Taiwan Studies Revisited by Dafydd Fell Hsin-Huang Michael Hsiao

Taiwan Studies Revisited by Dafydd Fell Hsin-Huang Michael Hsiao

Author:Dafydd Fell, Hsin-Huang Michael Hsiao [Dafydd Fell, Hsin-Huang Michael Hsiao]
Language: eng
Format: epub
ISBN: 9780367201715
Goodreads: 45552459
Publisher: Routledge
Published: 2019-09-10T00:00:00+00:00


The politics of writing, reception and extension

Politics swirl around Is Taiwan Chinese? – international politics about Taiwan’s future and China’s rise, PRC politics about studying politically sensitive topics, and US academic politics about contested approaches (the so-called culture wars, lingering Cold War sentiment against Taiwan, and gender politics). So it is worth understanding how these politics have influenced the construction of the book itself as well as its reception and subsequent research.18 I began writing the book in 1997 during a second postdoctoral fellowship at the University of California at Berkeley, wrote much of it while juggling my first tenure-line faculty job (as an assistant professor of anthropology at the University of Cincinnati) with family responsibility (my daughter was born in 1998), and finalised the manuscript in 2001 as an assistant professor at Stanford in the anthropological sciences department – one of two anthropology departments at Stanford, the fallout of particularly vicious culture-wars infighting during the 1990s (Gibbs 1998). My postdoctoral fellowship at Berkeley gave the University of California Press the right of first refusal on the book manuscript, but – as then Asian-studies acquisitions editor Sheila Levine informed me in 1996 – Cal Press had never yet published a book about Taiwan and it was one of the few academic presses at the time that was turning a profit.19 That context influenced my writing.

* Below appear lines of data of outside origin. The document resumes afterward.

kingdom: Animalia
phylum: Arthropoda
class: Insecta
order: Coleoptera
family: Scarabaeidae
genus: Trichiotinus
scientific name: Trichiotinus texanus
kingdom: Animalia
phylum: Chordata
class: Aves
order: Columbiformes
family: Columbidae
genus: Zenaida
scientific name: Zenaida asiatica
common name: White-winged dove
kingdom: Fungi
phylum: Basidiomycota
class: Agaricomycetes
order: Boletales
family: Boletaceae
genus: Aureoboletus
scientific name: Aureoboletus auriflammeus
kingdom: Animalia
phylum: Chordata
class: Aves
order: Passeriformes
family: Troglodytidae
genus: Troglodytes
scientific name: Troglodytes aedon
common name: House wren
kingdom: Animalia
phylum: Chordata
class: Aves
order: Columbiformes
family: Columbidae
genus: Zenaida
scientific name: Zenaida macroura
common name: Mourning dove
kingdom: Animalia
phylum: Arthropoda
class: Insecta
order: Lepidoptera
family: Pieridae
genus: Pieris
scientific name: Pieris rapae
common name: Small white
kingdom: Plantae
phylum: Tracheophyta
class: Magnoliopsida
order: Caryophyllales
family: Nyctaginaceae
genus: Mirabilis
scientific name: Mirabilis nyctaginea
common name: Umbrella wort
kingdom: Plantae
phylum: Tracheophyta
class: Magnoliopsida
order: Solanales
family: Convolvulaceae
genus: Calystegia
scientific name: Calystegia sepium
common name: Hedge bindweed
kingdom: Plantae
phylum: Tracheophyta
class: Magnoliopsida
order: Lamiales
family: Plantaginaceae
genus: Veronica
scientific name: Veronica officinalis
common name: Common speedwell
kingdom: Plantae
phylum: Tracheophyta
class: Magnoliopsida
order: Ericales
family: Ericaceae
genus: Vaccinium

At Berkeley, as I was framing the book, I had advice to write a book that would sell (Sheila Levine), to put China in the title (Arthur Wolf), leave out anthropological theory entirely (Fred Wakeman) and not worry that statements the PRC might view as critical would prevent future research there as long as the comments are published only in English (Steve Harrell, Fred Wakeman). Since US anthropology largely ignores Taiwan and even China and moreover the manuscript was going to Cal Press’s Asian studies editor for review, I knew that I couldn’t use the standard anthropological structure of beginning with a theory chapter (but because I was on the job market in anthropology, I could not entirely omit theory, so I put it at the end of the book). I worried a lot about Levine’s explicit comment to me (and Philip Kafalas, another postdoc at Berkeley that year) that excellent scholarship was not sufficient for acceptance at Cal Press; the proposed book had to be expected to bring in revenue too. Arthur Wolf told me that Levine’s statement meant I had to put China in the title; he said Stanford University Press always insisted he use ‘China’ in his titles for marketing reasons. I had originally planned to title the book ‘At the Border to Han’, as I was already using ‘Han’ for ethnic identity and ‘Chinese’ for national identity, but Levine said something with China or Chinese in the title would be more marketable. I had used the title ‘On Becoming Chinese’ for a 1994 paper presented at a panel I organised for UC Berkeley’s annual China symposium that later became the basis of my 1996 edited volume.